* [你的任务]:
请续写这段讲猪精原干细胞体外无饲养层长期培养方法的专利文字，从其最后一句之后写起。

* [摘录]:
· · ·

一种精原干细胞体外无饲养层长期培养方法与流程

本发明属于细胞工程技术领域，特别涉及一种精原干细胞体外无饲养层长期培养方法。

背景技术

中国是世界上养猪最多的国家之一，由于猪与人的亲缘关系近，其生理生化指标与人类相似，因而经常被用来研究人类的生殖发育机制。

精原干细胞(spermatogonialstemcells,ssc)是哺乳动物体内唯一可以将遗传信息传递给下一代的成体干细胞。在早期研究中，sscs一直被认为是单能的，而实际上ssc在培养过程中能够自主重编程形成es样多潜能干细胞，尽管自发重编程的效率相对较低，因此，精原干细胞也被认为是一种多潜能细胞的理想来源，其可以向多种细胞类型分化，包括平滑肌细胞、血管内皮细胞、卵母样细胞、肝干细胞样细胞、肾实质细胞、神经元样细胞、神经上皮样细胞等。

如今，体外培养小鼠以及一些别的物种的精原干细胞已经实现。1998年，brinster等首次报道了关于精原干细胞的长期培养，研究表明，过表达gdnf会使精原细胞快速增殖，而干扰gdnf则会使精原细胞数量减少，这项发现随后迅速促进了精原干细胞培养基的优化与筛选。筛选行之有效的精原干细胞体外培养体系对于研究精子发生相关的作用机制必不可少。截止到目前，已报道的主要有四种小鼠精原干细胞的培养体系，而猪等家养动物长期培养sscs的稳定体系还没有建立，特别是当sscs进行无饲养层培养时。猪作为一种重要的模式动物，建立和完善猪精原干细胞(pssc)的培养体系非常重要。已有的精原干细胞长期培养体系并不能完全实现猪精原干细胞的体外长期培养，因此我们需要优化psscs的体外培养体系，为探索其生物学特性奠定基础。

技术实现要素：

本发明的目的在于提供一种精原干细胞体外无饲养层长期培养方法，其通过筛选不同的细胞外基质以及将化学小分子物质应用于猪的精原干细胞长期培养，在体外可将猪的精原干细胞培养至三个月。

为实现上述目的，本发明采用的技术方案为：

一种精原干细胞体外无饲养层长期培养方法，其特征在于：以2d赛天然人工合成多肽基质涂层作为一种胞外基质，在培养过程中观察到典型的葡萄串珠状精原干细胞簇，将猪的精原干细胞体外培养至两个月并维持较好精原干细胞特性。

一种精原干细胞体外无饲养层长期培养方法，其特征在于：以2d赛天然人工合成多肽基质涂层作为一种胞外基质，在培养过程中观察到典型的葡萄串珠状精原干细胞簇，对不同的化学小分子组合进行筛选，通过添加chir99021，repsox以及cd脂质浓缩物，将猪的精原干细胞体外培养至三个月并维持较好精原干细胞特性。

· · ·

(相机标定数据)
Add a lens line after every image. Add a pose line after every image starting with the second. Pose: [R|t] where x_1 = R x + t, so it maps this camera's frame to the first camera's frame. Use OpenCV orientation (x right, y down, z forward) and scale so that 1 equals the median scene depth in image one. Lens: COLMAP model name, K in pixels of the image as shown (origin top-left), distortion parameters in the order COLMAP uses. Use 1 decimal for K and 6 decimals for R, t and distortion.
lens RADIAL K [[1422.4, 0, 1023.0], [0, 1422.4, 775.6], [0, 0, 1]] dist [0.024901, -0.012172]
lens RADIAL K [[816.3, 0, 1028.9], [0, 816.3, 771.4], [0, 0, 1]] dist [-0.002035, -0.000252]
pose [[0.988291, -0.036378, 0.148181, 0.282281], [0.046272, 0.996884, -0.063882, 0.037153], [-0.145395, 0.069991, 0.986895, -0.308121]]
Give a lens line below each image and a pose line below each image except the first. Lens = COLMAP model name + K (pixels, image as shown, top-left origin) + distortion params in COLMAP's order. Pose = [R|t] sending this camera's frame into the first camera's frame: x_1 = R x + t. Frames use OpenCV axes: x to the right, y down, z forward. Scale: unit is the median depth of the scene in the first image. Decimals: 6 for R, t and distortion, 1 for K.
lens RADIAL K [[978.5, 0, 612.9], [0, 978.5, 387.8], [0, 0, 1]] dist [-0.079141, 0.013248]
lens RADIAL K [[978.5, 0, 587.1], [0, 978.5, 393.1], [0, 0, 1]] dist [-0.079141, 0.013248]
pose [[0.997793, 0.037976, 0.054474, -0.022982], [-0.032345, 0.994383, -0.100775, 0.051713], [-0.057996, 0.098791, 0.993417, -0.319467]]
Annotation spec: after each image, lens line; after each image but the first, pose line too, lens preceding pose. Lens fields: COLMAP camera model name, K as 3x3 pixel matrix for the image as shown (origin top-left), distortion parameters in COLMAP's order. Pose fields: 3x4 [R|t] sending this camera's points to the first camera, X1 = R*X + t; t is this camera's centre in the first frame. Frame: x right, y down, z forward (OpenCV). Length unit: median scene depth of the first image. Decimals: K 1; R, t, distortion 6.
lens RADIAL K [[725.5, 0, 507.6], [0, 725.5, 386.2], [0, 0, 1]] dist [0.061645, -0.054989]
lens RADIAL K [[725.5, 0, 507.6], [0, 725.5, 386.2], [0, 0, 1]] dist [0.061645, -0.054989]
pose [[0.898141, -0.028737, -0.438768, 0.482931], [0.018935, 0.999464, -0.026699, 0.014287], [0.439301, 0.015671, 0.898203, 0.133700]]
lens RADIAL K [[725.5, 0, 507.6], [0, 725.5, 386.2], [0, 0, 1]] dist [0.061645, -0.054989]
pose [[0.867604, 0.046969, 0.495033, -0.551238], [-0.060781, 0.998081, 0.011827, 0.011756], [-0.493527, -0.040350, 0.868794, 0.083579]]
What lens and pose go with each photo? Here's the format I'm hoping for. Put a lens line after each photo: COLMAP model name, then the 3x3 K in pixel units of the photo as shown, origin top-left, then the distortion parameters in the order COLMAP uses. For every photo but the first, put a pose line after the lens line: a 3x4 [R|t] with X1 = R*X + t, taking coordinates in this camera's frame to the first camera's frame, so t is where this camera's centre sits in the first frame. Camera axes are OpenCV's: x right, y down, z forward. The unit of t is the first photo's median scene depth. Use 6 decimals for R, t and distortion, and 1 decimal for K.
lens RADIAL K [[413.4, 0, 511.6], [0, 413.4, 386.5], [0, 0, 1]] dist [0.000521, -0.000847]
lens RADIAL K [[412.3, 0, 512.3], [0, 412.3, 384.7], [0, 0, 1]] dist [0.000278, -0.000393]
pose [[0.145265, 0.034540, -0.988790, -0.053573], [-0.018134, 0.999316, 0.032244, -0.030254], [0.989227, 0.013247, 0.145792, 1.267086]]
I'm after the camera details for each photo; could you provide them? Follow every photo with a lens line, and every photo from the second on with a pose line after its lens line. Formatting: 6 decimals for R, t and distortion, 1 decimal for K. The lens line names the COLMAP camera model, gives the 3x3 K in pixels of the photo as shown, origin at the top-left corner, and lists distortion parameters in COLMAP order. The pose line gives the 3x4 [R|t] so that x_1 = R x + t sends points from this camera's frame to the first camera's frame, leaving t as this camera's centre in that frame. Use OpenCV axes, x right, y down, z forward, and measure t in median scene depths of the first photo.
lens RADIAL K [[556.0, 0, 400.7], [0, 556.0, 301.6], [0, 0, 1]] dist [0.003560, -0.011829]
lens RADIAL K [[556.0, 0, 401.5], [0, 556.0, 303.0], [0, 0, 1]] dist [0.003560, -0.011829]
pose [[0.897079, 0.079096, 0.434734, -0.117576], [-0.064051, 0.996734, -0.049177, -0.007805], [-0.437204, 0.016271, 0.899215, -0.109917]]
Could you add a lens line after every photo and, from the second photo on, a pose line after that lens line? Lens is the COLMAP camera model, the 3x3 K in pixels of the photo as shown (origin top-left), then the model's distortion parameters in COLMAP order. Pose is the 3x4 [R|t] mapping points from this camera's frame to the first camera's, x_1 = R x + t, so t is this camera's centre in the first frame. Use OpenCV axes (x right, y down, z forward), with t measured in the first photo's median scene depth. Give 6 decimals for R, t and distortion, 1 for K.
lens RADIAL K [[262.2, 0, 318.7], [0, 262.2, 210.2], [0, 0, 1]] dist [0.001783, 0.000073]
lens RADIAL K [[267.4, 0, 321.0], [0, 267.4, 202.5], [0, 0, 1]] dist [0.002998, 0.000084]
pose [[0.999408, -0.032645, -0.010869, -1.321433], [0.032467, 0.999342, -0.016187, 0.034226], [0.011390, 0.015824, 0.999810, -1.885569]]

· · ·

* [任务输出]:
所述的的2d赛天然人工合成多肽基质涂层为一种商品化的人工合成的多肽，应用于猪的精原干细胞的无饲养层培养。

一种精原干细胞体外无饲养层长期培养方法，其特征在于包括以下步骤：

1)猪睾丸原代细胞的分离：

采用两步酶消化法，经连续两次差异贴壁，通过多能性干细胞染料cdy1对分离富集得到的猪精原干细胞鉴定；

2)精原干细胞的培养与传代：

当猪的精原干细胞生长密度达到80-90％时，进行传代，首先，轻柔操作，弃去原培养液，随后用pbs清洗一次，加入1-1.5ml0.25％的胰蛋白酶于37℃消化3-5min，取出后用高糖dmem(10％fbs)终止消化，轻柔吹打之后收集细胞悬液于离心管中，1200rpm离心5min，随后用配制好的猪精原干细胞培养液重悬，接种于预先处理好的细胞培养板。

所述的细胞培养板处理方法为：多聚赖氨酸包被培养皿至少4h，之后将培养板用pbs洗两次并自然干燥。明胶(0.1％)包被培养皿1h，随后用pbs洗涤一次待用。层粘连蛋白包被的平板(10μl/ml)1h。10μl/ml层粘连蛋白包被培养皿1h后，接种细胞。2d赛天然试剂盒含有组分a和b。培养板孔中加入液体a温育10min。吸出液体a后，加入成分b，温育1h备用。

猪精原干细胞的培养液的配制方法为：dm/f12基础液用于配制500ml完全培养基，加入10％ksr,1％neaa，5％fbs,0.1％的β-巯基乙醇(1000×)，1％的l-谷氨酰胺浓缩液(100×)，用磁力搅拌器充分混匀后，于0.22μm的滤器过滤除菌，分装于20/50ml的瓶中，4℃保存，每次使用前依次加入lif，bfgf，egf，gdnf；所述的各因子终浓度均为20ng/ml。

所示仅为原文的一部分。